By Sam Boughedda
Blue Orca Capital said it is short renewable energy firm Enviva Partners (NYSE:EVA) as it believes the company is "flagrantly greenwashing its wood procurement."
In addition, the activist investment firm stated that Enviva's EBITDA is inflated, and it will cut its dividend.
Enviva shares plummeted over 19% on Wednesday.
In a research piece, Blue Orca dismissed Enviva's claim to be a pure play ESG company, stating they think "this is nonsense on all counts."
"In our opinion, Enviva is a dangerously levered serial capital raiser whose deteriorating cash conversion and unprofitability will drain it of cash next year," wrote Blue Orca.
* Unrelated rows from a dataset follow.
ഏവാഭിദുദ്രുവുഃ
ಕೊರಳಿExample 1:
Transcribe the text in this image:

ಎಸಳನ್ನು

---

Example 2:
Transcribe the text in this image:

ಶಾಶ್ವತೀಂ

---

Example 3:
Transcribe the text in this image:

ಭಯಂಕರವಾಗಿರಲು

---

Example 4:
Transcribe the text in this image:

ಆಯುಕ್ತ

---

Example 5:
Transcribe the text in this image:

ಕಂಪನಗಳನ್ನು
"Contrary to Enviva's claims, it generates nowhere near the cash from operations to support its dividend, let alone future capital expenditures to drive growth. Rather, Enviva's dividends are funded through capital raising. Given its already troubling leverage, we think Enviva will be forced into further dilutive equity raises, more borrowing at punitive rates, or most likely, a significant dividend cut," they added.
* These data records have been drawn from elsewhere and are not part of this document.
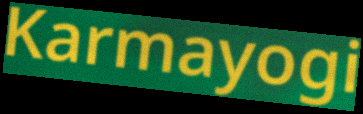
Karmayogi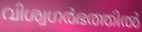
വിശ്വഗർഭത്തിൽ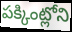
పక్కింట్లోనిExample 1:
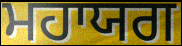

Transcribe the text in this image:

ਮਹਾਯਗ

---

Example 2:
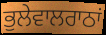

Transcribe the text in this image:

ਭੁਲੇਵਾਲਰਾਠਾਂ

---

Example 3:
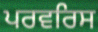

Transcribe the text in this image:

ਪਰਵਰਿਸ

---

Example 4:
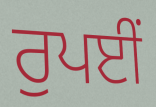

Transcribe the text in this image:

ਰੁਪਈਂ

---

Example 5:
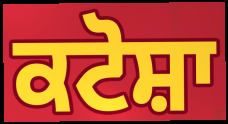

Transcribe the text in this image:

ਕਟੋਸ਼ਾ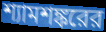
শ্যামশঙ্করের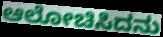
ಆಲೋಚಿಸಿದನು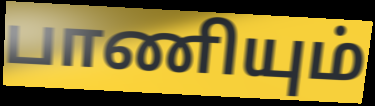
பாணியும்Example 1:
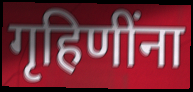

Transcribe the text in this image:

गृहिणींना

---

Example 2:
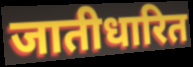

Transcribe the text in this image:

जातीधारित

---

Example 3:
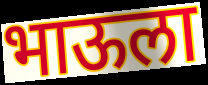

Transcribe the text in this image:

भाऊला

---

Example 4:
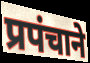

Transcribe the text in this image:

प्रपंचाने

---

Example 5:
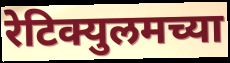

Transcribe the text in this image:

रेटिक्युलमच्या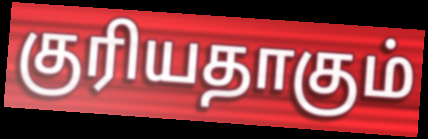
குரியதாகும்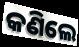
କଣିଲେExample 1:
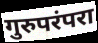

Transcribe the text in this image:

Furthermore, the investment firm stated that Enviva is a "farce" and is "engaged in textbook greenwashing."
"Hidden GPS data embedded in Enviva's Track and Trace disclosures allowed us to geolocate the company's harvests. Satellite imagery indicates that contrary to the company's claims, in many instances Enviva is procuring wood from the widely condemned practice of clear-cutting. Former senior Enviva sustainability and procurement executives confirmed that this practice was endemic," they declared.